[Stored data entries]

--- START ---

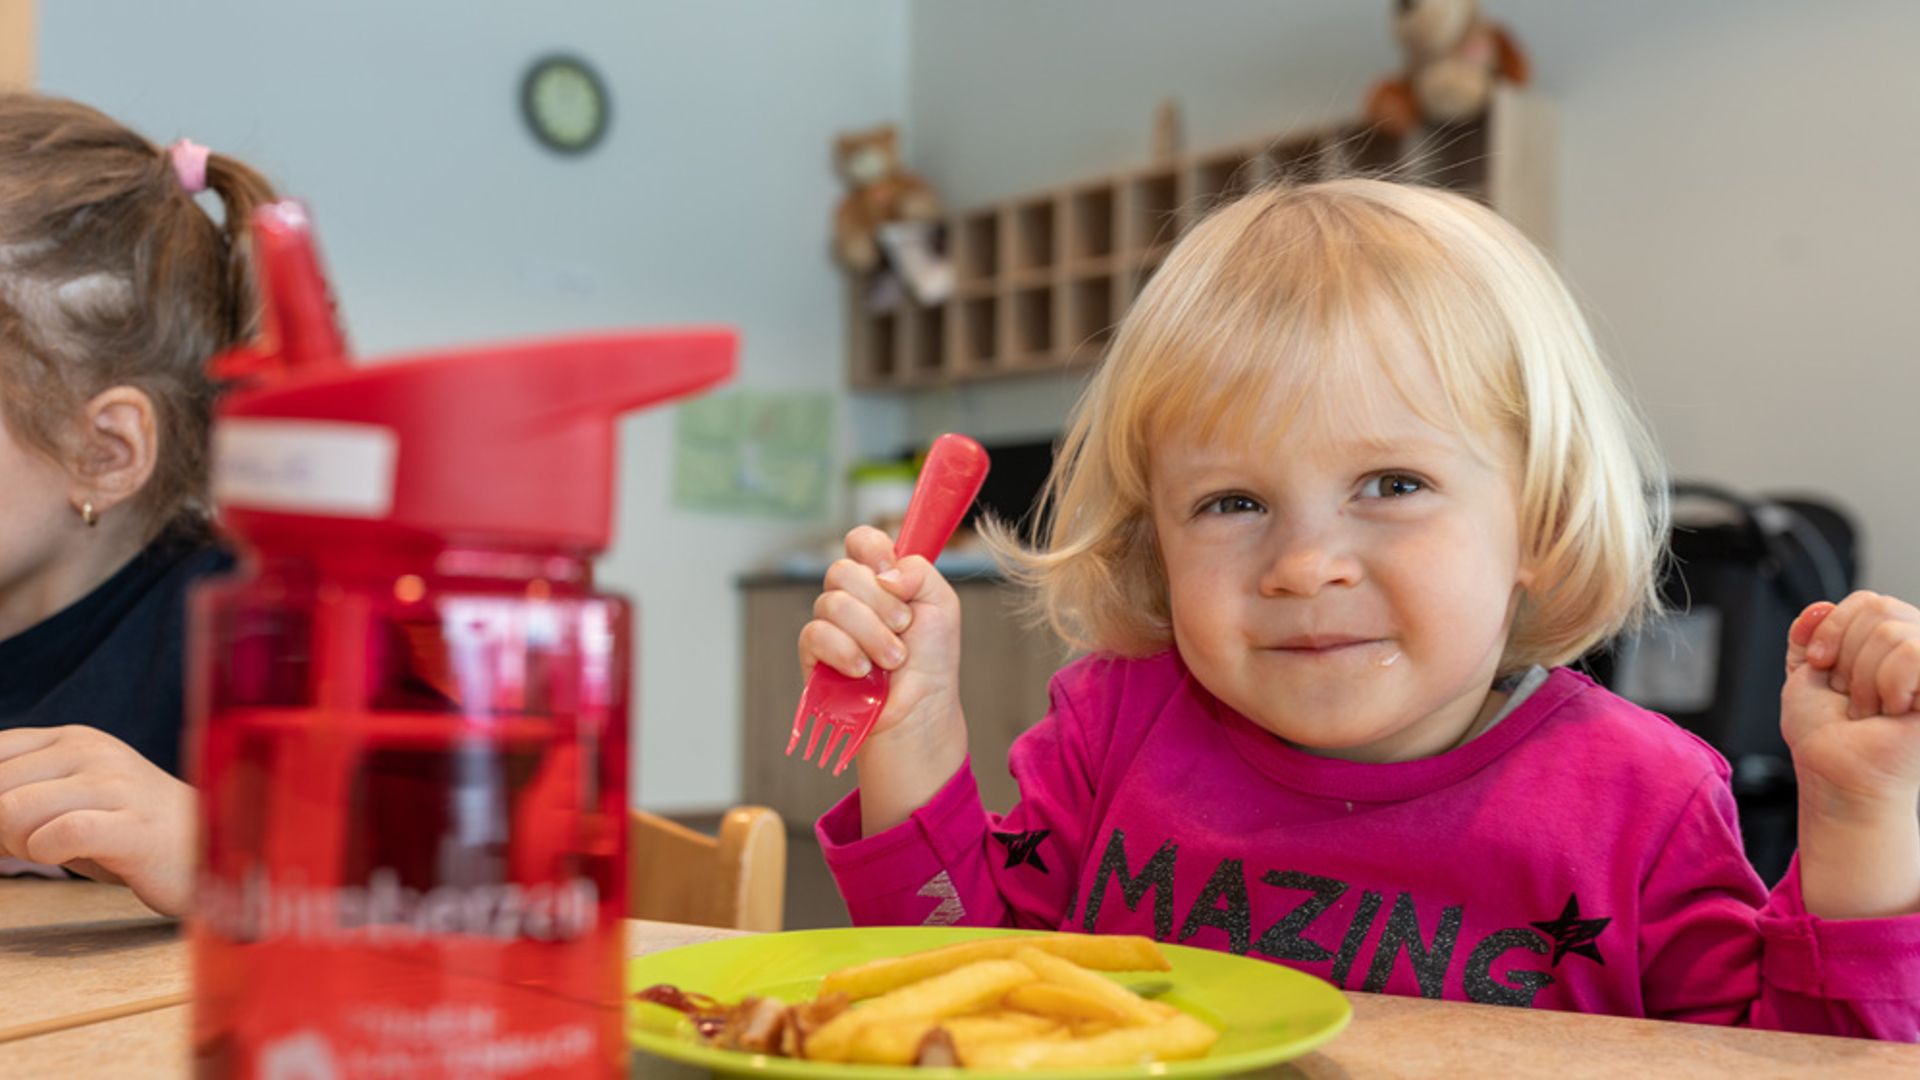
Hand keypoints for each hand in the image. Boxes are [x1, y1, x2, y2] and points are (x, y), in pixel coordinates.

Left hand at [0, 726, 194, 915]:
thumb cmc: (125, 828)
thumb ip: (21, 790)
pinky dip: (47, 853)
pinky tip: (69, 855)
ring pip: (16, 810)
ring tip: (53, 851)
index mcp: (75, 739)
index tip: (8, 826)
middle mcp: (95, 752)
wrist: (200, 849)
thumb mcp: (71, 794)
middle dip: (0, 828)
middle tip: (32, 845)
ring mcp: (117, 786)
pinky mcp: (133, 827)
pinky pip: (61, 835)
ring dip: (20, 844)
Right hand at [798, 526, 964, 746]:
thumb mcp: (942, 604)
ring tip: (893, 659)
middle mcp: (852, 596)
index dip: (871, 547)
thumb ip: (920, 571)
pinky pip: (816, 634)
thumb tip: (885, 573)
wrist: (921, 707)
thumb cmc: (931, 658)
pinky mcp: (813, 653)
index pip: (859, 540)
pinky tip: (863, 671)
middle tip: (904, 627)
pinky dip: (845, 652)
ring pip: (832, 604)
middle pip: (842, 571)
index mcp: (881, 578)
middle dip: (880, 603)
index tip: (888, 569)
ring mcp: (830, 623)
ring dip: (871, 634)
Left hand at [1782, 593, 1919, 917]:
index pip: (1869, 600)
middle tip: (1854, 699)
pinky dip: (1890, 683)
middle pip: (1880, 611)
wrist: (1834, 773)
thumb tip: (1820, 606)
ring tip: (1873, 710)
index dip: (1834, 630)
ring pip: (1894, 634)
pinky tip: (1895, 709)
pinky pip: (1914, 654)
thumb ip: (1810, 634)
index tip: (1821, 666)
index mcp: (1898, 640)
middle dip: (1848, 660)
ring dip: (1865, 680)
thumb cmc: (1826, 734)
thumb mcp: (1806, 673)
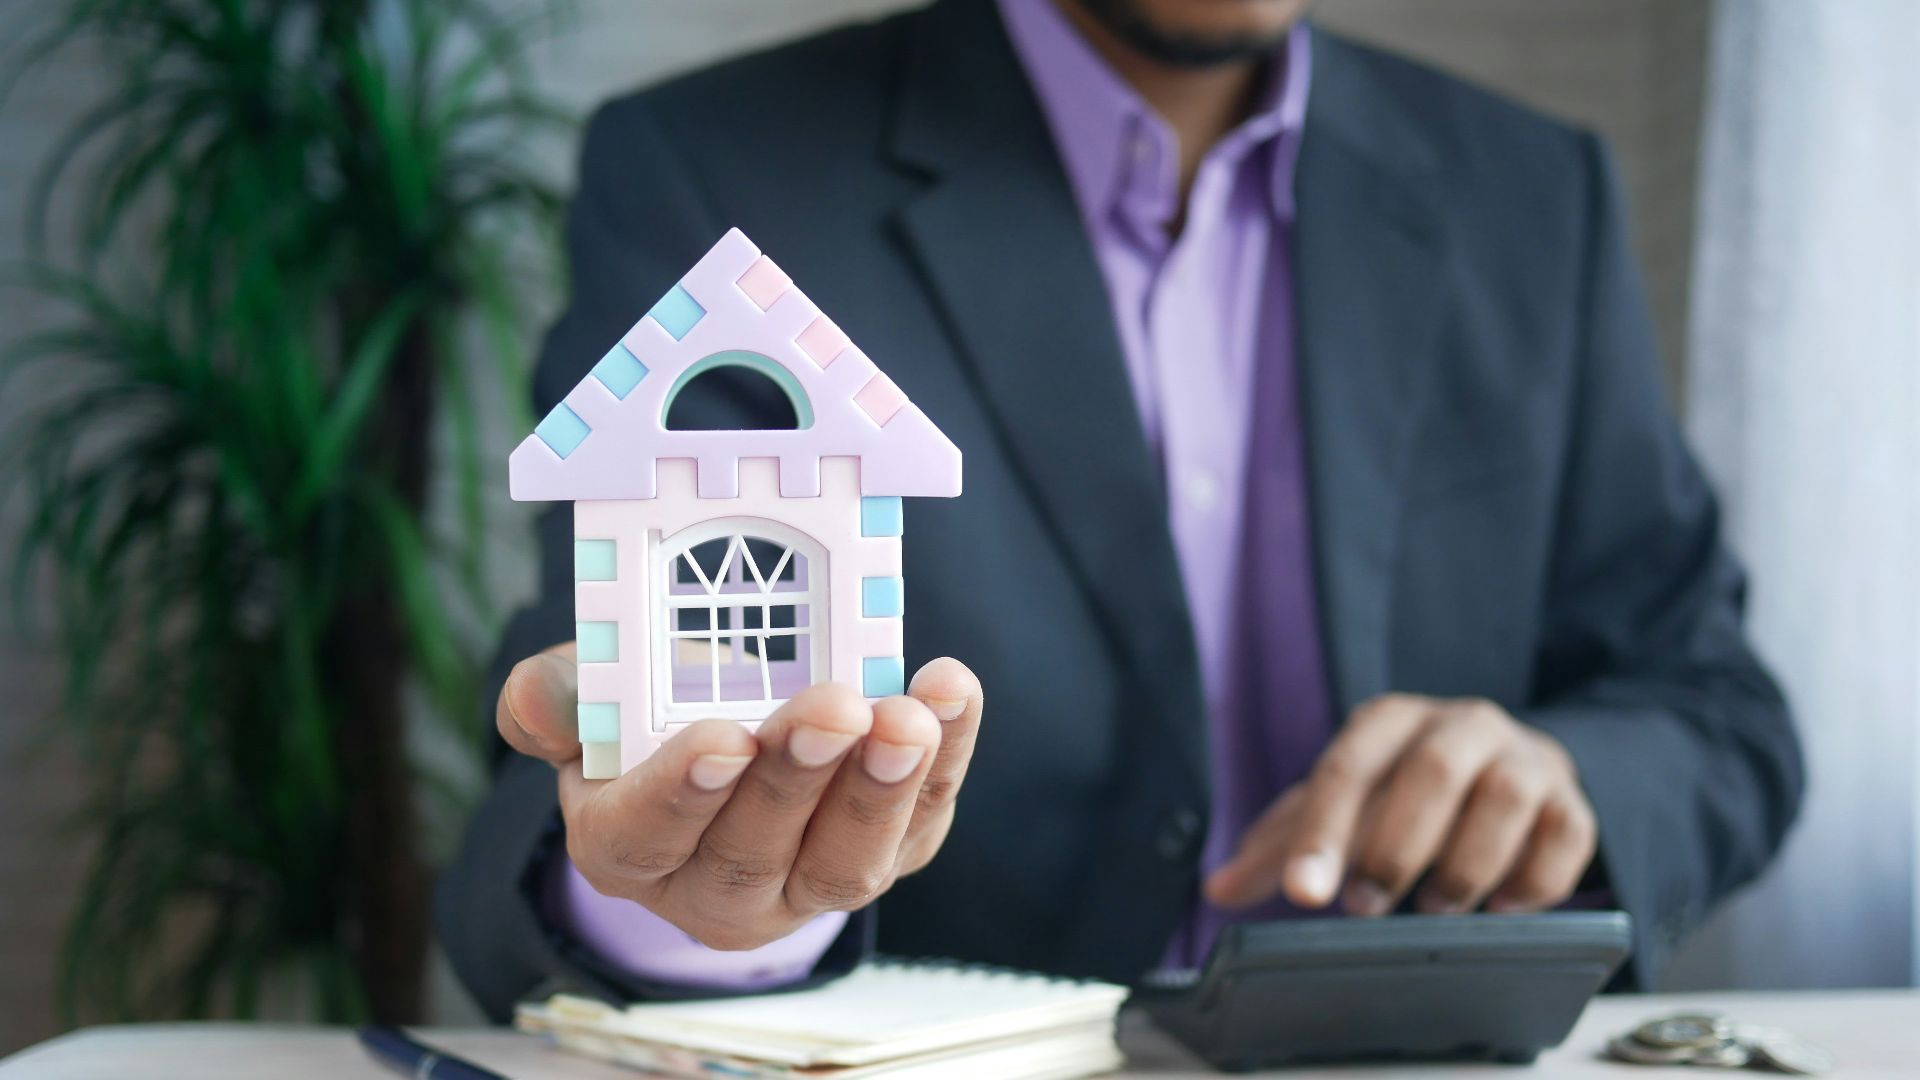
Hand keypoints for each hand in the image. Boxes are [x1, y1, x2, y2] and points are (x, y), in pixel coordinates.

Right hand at [497, 642, 983, 950]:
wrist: (728, 737)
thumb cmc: (650, 716)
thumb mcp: (590, 699)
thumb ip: (557, 697)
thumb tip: (539, 697)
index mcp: (626, 846)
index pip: (648, 834)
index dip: (685, 791)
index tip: (724, 738)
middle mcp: (715, 887)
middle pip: (753, 851)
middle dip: (798, 778)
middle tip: (834, 708)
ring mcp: (806, 883)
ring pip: (844, 861)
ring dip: (882, 788)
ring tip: (907, 717)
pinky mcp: (885, 855)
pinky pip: (920, 822)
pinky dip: (946, 760)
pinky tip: (950, 694)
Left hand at [1205, 694, 1596, 916]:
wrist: (1510, 768)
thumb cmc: (1408, 791)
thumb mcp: (1344, 806)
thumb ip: (1283, 845)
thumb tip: (1218, 888)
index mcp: (1391, 721)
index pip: (1348, 768)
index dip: (1322, 834)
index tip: (1304, 895)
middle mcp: (1462, 724)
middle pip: (1431, 771)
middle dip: (1396, 848)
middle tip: (1366, 908)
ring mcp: (1524, 759)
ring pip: (1503, 798)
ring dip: (1466, 864)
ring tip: (1437, 908)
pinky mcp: (1571, 801)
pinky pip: (1565, 834)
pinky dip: (1533, 880)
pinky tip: (1502, 908)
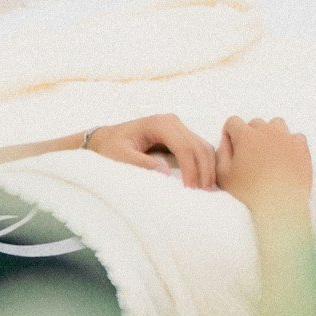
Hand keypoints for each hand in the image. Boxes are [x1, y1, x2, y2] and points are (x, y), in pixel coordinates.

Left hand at [83, 114, 216, 187]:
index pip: (183, 146)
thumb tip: (165, 172)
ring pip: (202, 147)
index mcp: (159, 124)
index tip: (190, 189)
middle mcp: (172, 122)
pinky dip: (205, 164)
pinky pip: (198, 149)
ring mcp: (178, 127)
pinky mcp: (180, 135)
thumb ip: (140, 162)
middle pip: (197, 146)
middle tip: (205, 193)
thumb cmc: (111, 146)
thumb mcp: (119, 155)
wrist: (107, 138)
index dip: (190, 168)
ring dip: (208, 168)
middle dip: (203, 170)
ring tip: (207, 190)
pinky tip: (205, 180)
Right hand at [216, 116, 311, 216]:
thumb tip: (226, 142)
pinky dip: (289, 143)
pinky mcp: (301, 147)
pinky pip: (295, 136)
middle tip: (249, 154)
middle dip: (249, 134)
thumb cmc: (249, 191)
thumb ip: (221, 154)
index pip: (233, 121)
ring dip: (270, 133)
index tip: (232, 147)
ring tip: (268, 151)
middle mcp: (267, 131)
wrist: (280, 203)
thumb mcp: (223, 175)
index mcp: (246, 136)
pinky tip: (285, 156)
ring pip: (276, 124)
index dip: (229, 133)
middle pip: (255, 123)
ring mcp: (286, 138)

--- END ---

WHAT IS NEEDED ▸ Repeat the lines above, starting at the first and stopping after the line that holds "thumb ip: (1283, 845)", with the pictures left out.

OUTPUT ▸
Hand keypoints for each hand in the image. Boxes are [x1, y1, x2, y2] and points are (x, y), in pixel coordinates.

Left hand at [0, 726, 194, 915]:
thumb cmc: (125, 828)
thumb ip: (21, 790)
pinky dip: (47, 853)
pinky tip: (69, 855)
ring pip: (16, 810)
ring tip: (53, 851)
index mcp: (75, 739)
index tip: (8, 826)
middle mcp: (95, 752)
wrist: (200, 849)
thumb mcp: (71, 794)
middle dip: (0, 828)
middle tip: (32, 845)
ring mcp: (117, 786)
pinky mcp: (133, 827)
pinky pip: (61, 835)
ring dip: (20, 844)
Right hand at [798, 526, 964, 746]:
thumb mcp: (942, 604)
ring tip: (893, 659)
middle mcp: (852, 596)
index dip: (871, 547)
thumb ip: (920, 571)
pinky pip: (816, 634)
thumb tip: (885, 573)
wrist: (921, 707)
thumb cmc: (931, 658)
pinky mcp: (813, 653)
index pip: (859, 540)
pinky tip: (863, 671)
middle tip: (904, 627)
pinky dip: (845, 652)
ring pip: (832, 604)
middle pip: (842, 571)
index mcp: (881, 578)
middle dip: (880, 603)
index tip: (888, 569)
ring mcp: (830, 623)
ring dip: (871, 634)
Left hand at [1782, 593, 1919, 917]:
index pip: (1869, 600)
middle tip: (1854, 699)
pinky dip: (1890, 683)
middle pip: (1880, 611)
wrist: (1834, 773)
thumb tip: (1820, 606)
ring tip: (1873, 710)
index dip: (1834, 630)
ring pip: (1894, 634)
pinky tip: (1895, 709)
pinky pip: (1914, 654)
thumb ip: (1810, 634)
index tip: (1821, 666)
index mcp: (1898, 640)
middle dip: (1848, 660)
ring dip: (1865, 680)
thumb cmc: (1826, 734)
thumb mcp: (1806, 673)
Hand keypoints for each hand in the image. Boxes are [x1, y1, x2, y2] and points are (x, y), in pixel coordinates.

Right hand at [497, 642, 983, 950]:
wrist: (728, 737)
thumb cmc: (650, 716)
thumb mcp: (590, 699)
thumb ip: (557, 697)
thumb tip: (539, 697)
index mcp: (626, 846)
index pip: (648, 834)
index dip: (685, 791)
index tip: (724, 738)
middle mcp: (715, 887)
middle pip: (753, 851)
middle dip: (798, 778)
middle tip: (834, 708)
ring mcp: (806, 883)
ring pip: (844, 861)
ring dip: (882, 788)
ring tip: (907, 717)
pinky mcp: (885, 855)
pinky pip: (920, 822)
pinky dip: (946, 760)
pinky tip: (950, 694)
Left hand at [1205, 694, 1596, 916]:
wrist: (1510, 768)
thumb cmc: (1408, 791)
thumb mcp: (1344, 806)
thumb ip: (1283, 845)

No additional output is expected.